[[ Source extract open ]]

Mature Buck Strategies

Late Season Mature Buck Hunting

late season mature buck

Each year it never fails. As I begin the season's client visits with a week of parcel visits in January, there is a consistent suprise that awaits a handful of landowners: Deer sign! Parcels that were empty of deer during November and December, suddenly are full of beds, pellets and signs of obviously abundant deer usage.

It doesn't happen on every piece of hunting ground, but when it does it is an outstanding discovery. Why? Because it helps to unravel one of the many clues that reveal the ingredients needed for late season mature buck hunting success.

Mature Buck Success By Design

*These late season mature buck strategies, as well as most any other whitetail related hunting tactic, are covered in my recently completely trilogy of Advanced Whitetail Strategy books, including the most recently published"Mature Buck Success by Design", which details how to scout, prepare, forecast for and consistently kill mature bucks.

[[ Source extract closed ]]
[[ Record set open ]]

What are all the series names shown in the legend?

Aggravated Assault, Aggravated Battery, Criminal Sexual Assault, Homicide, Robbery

[[ Record set closed ]]
[[ Record set open ]]

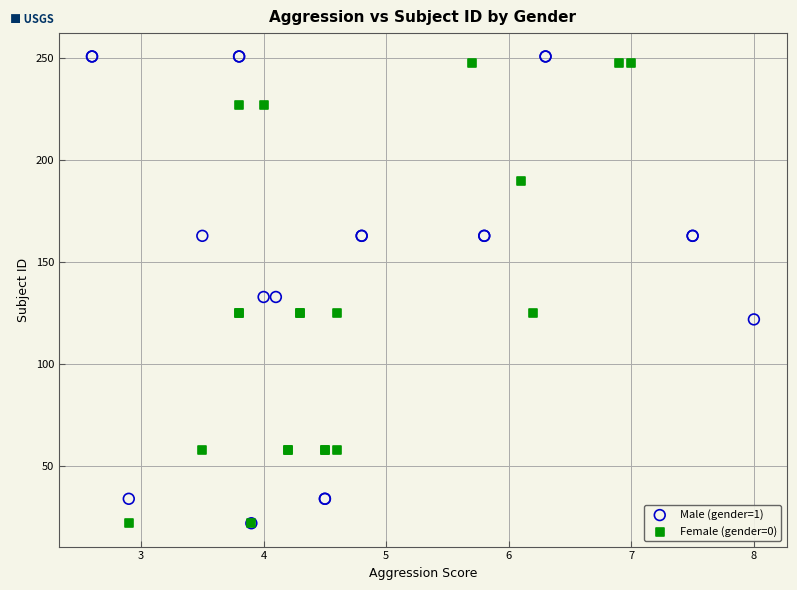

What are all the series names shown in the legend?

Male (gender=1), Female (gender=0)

[[ Record set closed ]]

=== Tasks to complete ===
A. In the text on late-season mature buck hunting, what signs of deer do some landowners find in January on parcels that were empty in November and December?
B. Go on with the text on late-season mature buck hunting, starting after its final sentence.

=== Per-task answers ===
A. They find beds, pellets and signs of obviously abundant deer usage.

B.
There are several key ingredients needed to produce late season mature buck hunting opportunities, with none more important than an established bedding to feeding deer movement. However, hunting pressure management is critical too, and the evidence of its impact is never more clear than during those January parcel visits! During November and December, deer will be found on lands that contain great late season cover to food movements, but they can't be found on those same lands during periods of high hunter impact. And that's where the problems begin on an otherwise attractive property. Think of your ability to establish a reliable bedding to food source movement as your opportunity to create late season mature buck hunting success, and hunting pressure management as your opportunity to reliably maintain that movement, or not. When you combine great food, cover, and hunter management together...watch out...enjoy...and get ready for OUTSTANDING late season hunting opportunities!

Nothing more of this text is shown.